Brooke Newman started working on the book after finding ‘secret correspondence’ detailing George IV’s fears of an uprising in Jamaica. Photograph: Julie Adams

“It’s only as you have activism on the part of people like [Black abolitionists] Sons of Africa that things really changing in the 19th century and the monarchy starts to dramatically pivot away from their previous stance,” Newman said.

“One of the key revelations is that the crown owns thousands of enslaved people in the Caribbean up until 1831. Even when George IV is essentially overseeing the Royal Navy’s suppression of the transatlantic slave trade, he is still technically profiting from the labour and sale of enslaved people. This is something the government are aware of and they’re concerned about how it looks.”

Newman said enslaved people “owned” by the crown had included workers on plantations forfeited after revolts or planters dying without heirs, and people “purchased in the king’s name” to work at royal dockyards and naval installations, in a process that began in Jamaica under George II.

She added: “White people sent to work on the island were succumbing to tropical fevers and they decide we need to purchase enslaved men and boys we can train as skilled labourers who will be owned by the king – as shipwrights, as carpenters, as caulkers, servicing Royal Navy ships. Once they decide that this is a cost-saving measure for the monarchy, they start replicating it elsewhere.”

The book details how after abolition, Africans liberated from slavers’ ships by Royal Navy patrols were coerced into apprenticeships or conscripted into British military service.

The Crown’s Silence. Photograph: PR

Slavery exploded as an industry in the 18th century, after the Royal African Company, founded by the Stuart monarchy, lost its monopoly, fuelling the expansion of English cities such as Liverpool and Bristol, Britain’s insurance and finance sectors, and the United States, Newman said.

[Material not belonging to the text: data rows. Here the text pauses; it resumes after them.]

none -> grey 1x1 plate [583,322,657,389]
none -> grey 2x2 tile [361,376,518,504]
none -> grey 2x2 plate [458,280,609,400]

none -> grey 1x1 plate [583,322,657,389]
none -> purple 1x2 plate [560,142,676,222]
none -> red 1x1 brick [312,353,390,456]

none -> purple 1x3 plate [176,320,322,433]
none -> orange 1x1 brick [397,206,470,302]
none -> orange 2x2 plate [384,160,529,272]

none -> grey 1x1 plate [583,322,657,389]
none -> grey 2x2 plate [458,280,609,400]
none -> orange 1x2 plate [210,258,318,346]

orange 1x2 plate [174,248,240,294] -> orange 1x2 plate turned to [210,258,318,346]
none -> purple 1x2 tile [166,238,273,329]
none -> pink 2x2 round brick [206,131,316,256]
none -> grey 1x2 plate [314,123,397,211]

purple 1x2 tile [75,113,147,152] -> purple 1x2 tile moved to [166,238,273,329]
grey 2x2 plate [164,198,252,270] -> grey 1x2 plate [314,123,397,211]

The Royal Navy was “critically involved in expanding the slave trade, in protecting slaving vessels … loaning out Royal Navy vessels to slave trading companies and stocking them with men and supplies”, she added, from the reign of Elizabeth I until the 18th century, with profits flowing back to thecrown.

“By the 18th century, [the British monarchy] don’t need to be involved in these more minor behind-the-scenes ways – it becomes about defending the empire itself in major imperial conflicts like the seven years’ war and the American Revolution.

“George II and George III start thinking about enslaved men as pawns in this imperial chess game. Even after the abolition of the slave trade, liberated Africans are forcibly conscripted into West India regiments and a royal forces station in west Africa.

“Things are not really better regardless of whether you’re owned by the monarchy or not. They want it to be better because it should be, if you’re going to have the king as your nominal master, but that’s not the way things played out on the ground.”

The Crown’s Silence: The Hidden History of Slavery and the British Monarchy is published by HarperCollins on 26 January.